Sampai tak terasa malam sudah makin larut dan sudah beberapa kali Delia mendapat panggilan dari Rio. Begitupun dengan Elea yang dari tadi sibuk membalas chat dari Barra.


" Kayaknya manager gue mulai rewel deh gaes " Delia mulai memunguti barang-barangnya pertanda gadis itu sudah bersiap pulang.


" Bapaknya anak-anak juga mulai berisik gaes " Elea ikut-ikut beberes.


" Gaya lu bapaknya anak-anak,buat juga belum " Irina.


" Emang lu tahu..??" Ucap Vania,merekapun saling menatap Elea secara bersamaan.


" Belum lah...gue masih ori..." Elea melemparkan kentang goreng dihadapannya pada Vania. Dan Vania hanya tertawa.


" Makanya jangan sok-sokan lu pake panggilan bapaknya anak-anak,kalo hamil beneran gimana " Irina ikut melempar kentang pada Elea.

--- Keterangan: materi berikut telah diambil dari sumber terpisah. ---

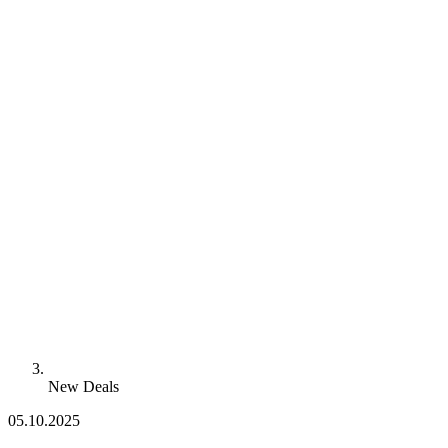
New Deals
05.10.2025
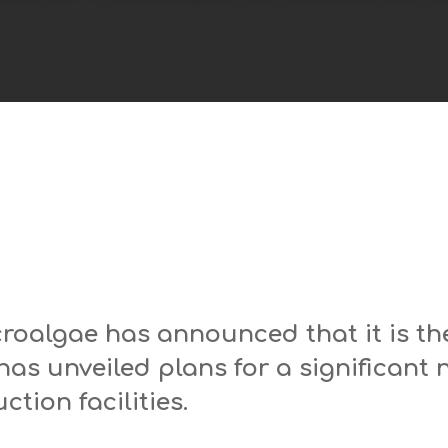
roalgae has announced that it is th
has unveiled plans for a significant
ction facilities.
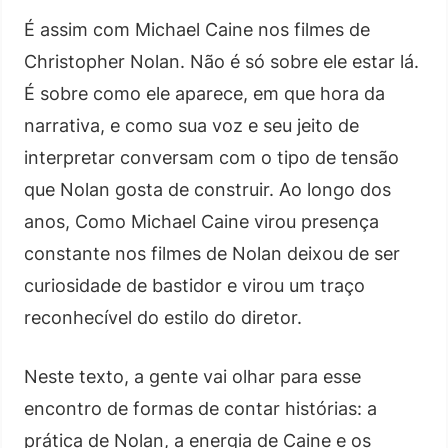
É assim com Michael Caine nos filmes de
Christopher Nolan. Não é só sobre ele estar lá.
É sobre como ele aparece, em que hora da
narrativa, e como sua voz e seu jeito de
interpretar conversam com o tipo de tensão
que Nolan gosta de construir. Ao longo dos
anos, Como Michael Caine virou presença
constante nos filmes de Nolan deixou de ser
curiosidade de bastidor e virou um traço
reconhecível do estilo do diretor.
Neste texto, a gente vai olhar para esse
encontro de formas de contar histórias: a
prática de Nolan, a energia de Caine e os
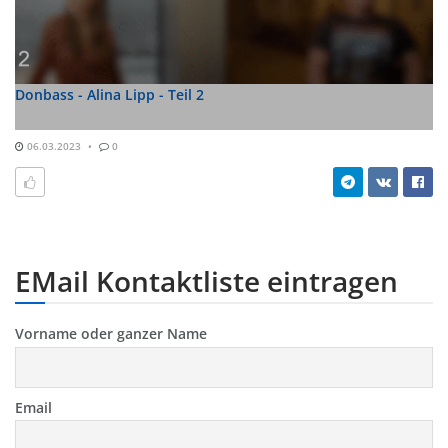
Donbass - Alina Lipp - Teil 2
06.03.2023
0
EMail Kontaktliste eintragen
Vorname oder ganzer Name
Email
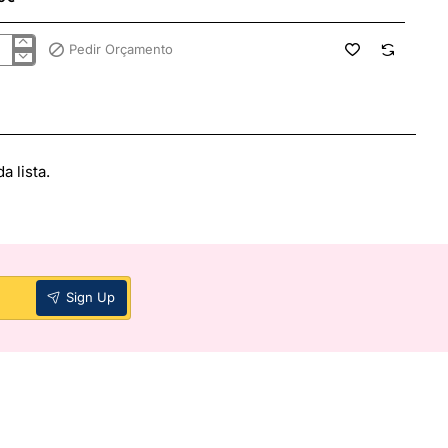
Pedir Orçamento
ULEIRO
TAMPA
IGIENE
TOS
.102952
 lista.
Sign Up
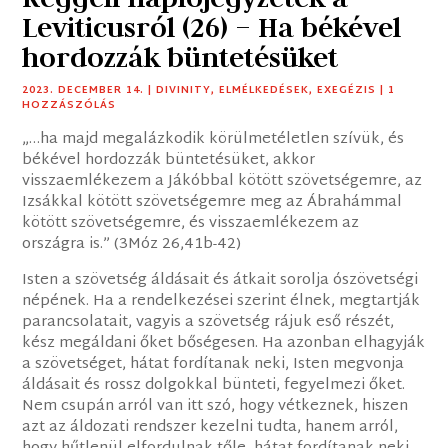
Leviticusról (26) – Ha békével
hordozzák büntetésüket
2023. DECEMBER 14.
|
DIVINITY
,
ELMÉLKEDÉSEK
,
EXEGÉZIS
| 1
HOZZÁSZÓLÁS
„…ha majd megalázkodik körülmetéletlen szívük, és
békével hordozzák büntetésüket, akkor
visszaemlékezem a Jákóbbal kötött szövetségemre, az
Izsákkal kötött szövetségemre meg az Ábrahámmal
kötött szövetségemre, és visszaemlékezem az
országra is.” (3Móz 26,41b-42)
Isten a szövetség áldásait és átkait sorolja ószövetségi
népének. Ha a rendelkezései szerint élnek, megtartják
parancsolatait, vagyis a szövetség rájuk eső részét,
kész megáldani őket bőségesen. Ha azonban elhagyják
a szövetséget, hátat fordítanak neki, Isten megvonja
áldásait és rossz dolgokkal bünteti, fegyelmezi őket.
Nem csupán arról van itt szó, hogy vétkeznek, hiszen
azt az áldozati rendszer kezelni tudta, hanem arról,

" Amiin..tapi nanti setelah sah secara agama dan negara " Elea menjawab dengan ucapan yang yang tulus,membayangkan hubungan yang sah dan memiliki anak-anak bersama Barra membuat hatinya menghangat.


*


*


*


Delia kini sudah meninggalkan Blue Orchid,diikuti dengan Elea dan Vania. Tinggallah Irina disana menatap tempat yang baru saja mereka gunakan. Begitu berantakan,kentang goreng berserakan dimana-mana,ada saus cabe di gelas bekas orange jus dan lain sebagainya.


" Kalian tetap sama saja " gumam Irina tersenyum mengingat kelakuan keempat sahabatnya itu tak pernah berubah. Masih sama seperti saat kuliah dulu.


" Tolong bersihkan ... " ucap Irina pada tiga karyawannya yang dari tadi menunggu perintah pemilik cafe.